(Stored dataset items)
--- --- ---
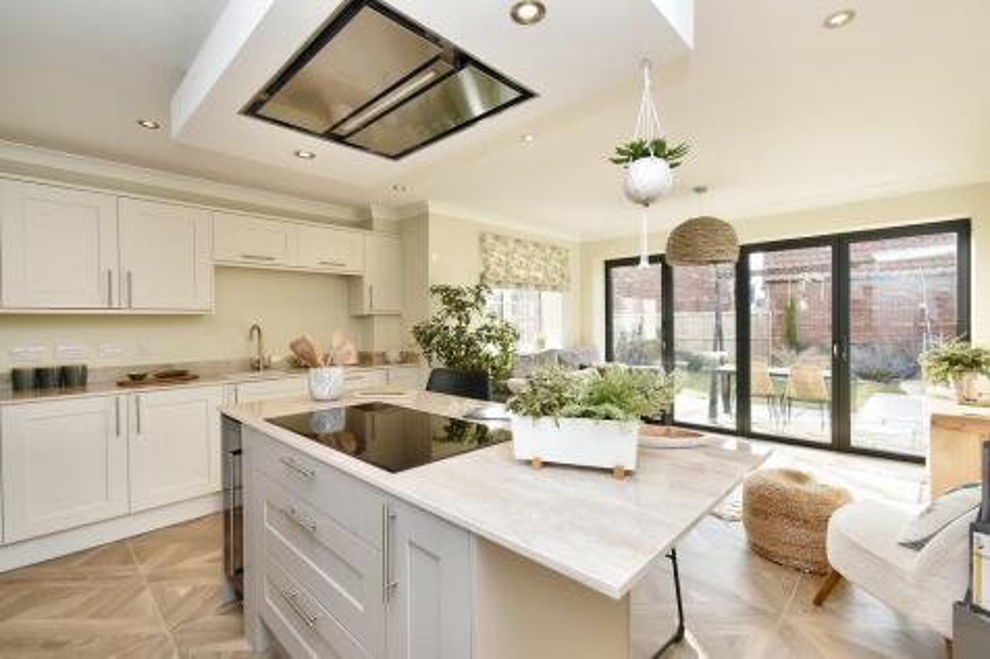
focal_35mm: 15
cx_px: 495
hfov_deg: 100.4
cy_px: 330
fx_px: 412
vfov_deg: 77.3
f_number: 7.1
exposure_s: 1/200
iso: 800
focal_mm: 10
--- --- ---
Instructions for the task » Write out exactly the lines from the one containing "hfov_deg: 100.4" through the end of the data, both included. Add nothing else.

Answer to this task »
hfov_deg: 100.4
cy_px: 330
fx_px: 412
vfov_deg: 77.3
f_number: 7.1
exposure_s: 1/200
iso: 800
focal_mm: 10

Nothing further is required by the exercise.